Molly est venue après le dîner et nous avons téléchargé un film récent, une de ces comédies de mœurs victorienne qu’elle affectionnait. Elle est ensuite allée nous préparer un verre dans la cuisine pendant que j’appelais David Malmstein sur le téléphone de la chambre d’amis. Malmstein m’a dit qu’il aimerait voir Jase « dès qu’il pourrait se libérer » mais ne voyait a priori aucun problème pour augmenter le traitement de quelques crans, du moment que Jase et moi nous efforcions de repérer toute réaction intempestive.

En sortant de la chambre après avoir raccroché, j’ai trouvé Molly dans le couloir, un verre dans chaque main et le visage perplexe. « Où étais-tu passé ?

— Je donnais juste un coup de fil.

— Important ?

— Non.

— Tu vérifiais l’état d’un patient ?

— Quelque chose dans le genre », ai-je répondu.

Au cours des jours qui ont suivi, Jase m’a organisé une rencontre avec Wun Ngo Wen dans les quartiers de ce dernier à Périhélie.

L’ambassadeur martien habitait une pièce qu’à l’aide de catalogues, il avait ornée à son goût de meubles en osier bas et légers. Un tapis à longs poils recouvrait le linoléum. Un bureau simple en pin brut, assorti à plusieurs bibliothèques, accueillait un ordinateur. Apparemment, les Martiens décoraient leurs logements comme des étudiants venant de se marier.

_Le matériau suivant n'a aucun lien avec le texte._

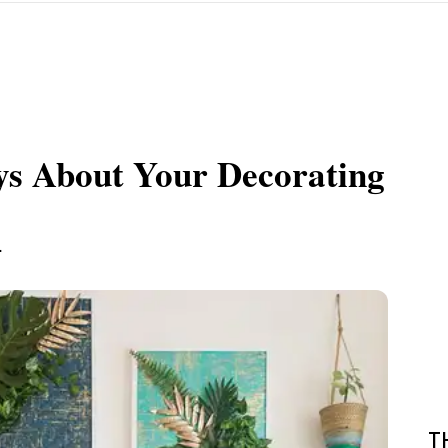
ys About Your Decorating
.
T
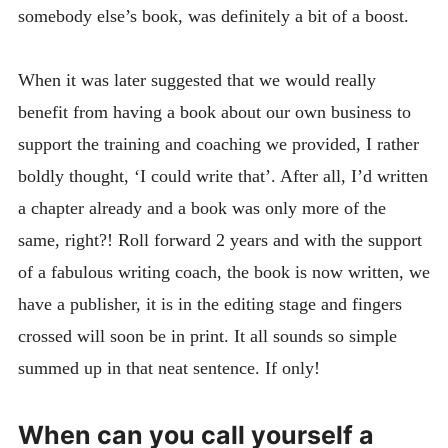
somebody else’s book, was definitely a bit of a boost.
When it was later suggested that we would really
benefit from having a book about our own business to
support the training and coaching we provided, I rather
boldly thought, ‘I could write that’. After all, I’d written
a chapter already and a book was only more of the
same, right?! Roll forward 2 years and with the support
of a fabulous writing coach, the book is now written, we
have a publisher, it is in the editing stage and fingers
crossed will soon be in print. It all sounds so simple
summed up in that neat sentence. If only!
When can you call yourself a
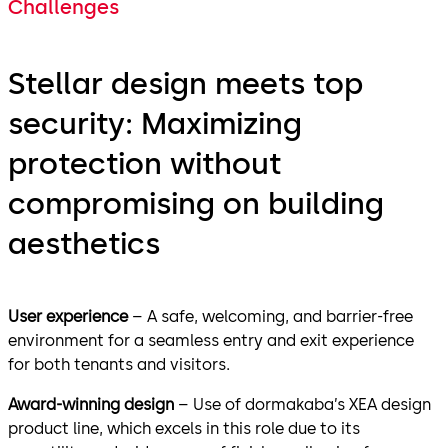
Challenges
Stellar design meets top
security: Maximizing
protection without
compromising on building
aesthetics
User experience
– A safe, welcoming, and barrier-free
environment for a seamless entry and exit experience
for both tenants and visitors.
Award-winning design
– Use of dormakaba’s XEA design
product line, which excels in this role due to its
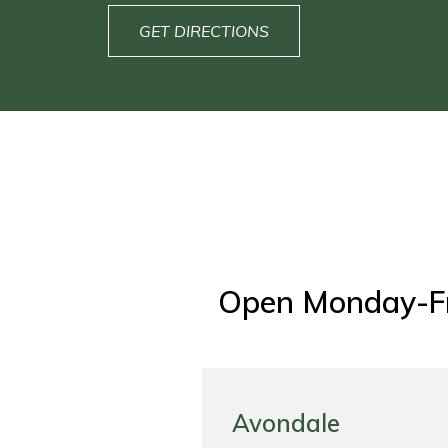
GET DIRECTIONS
Open Monday-F
Avondale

J’ai fourni à Wun la documentation technique demandée : deux livres sur l’étiologie et le traitement de la sclérose en plaques, plus une série de tirés à part du Journal of American Medical Association sur la SEPA. La SEPA, dans l’état actuel de la réflexion, n’était en réalité pas du tout une SEP, mais une maladie complètement différente, un trouble génétique qui avait les mêmes symptômes que la SEP et provoquait la même dégradation des gaines de myéline entourant les fibres nerveuses. La SEPA s’en différenciait par sa gravité, sa progression rapide et sa résistance aux thérapies habituelles. Wun a dit qu’il connaissait mal cette maladie mais qu’il chercherait des informations dans ses archives.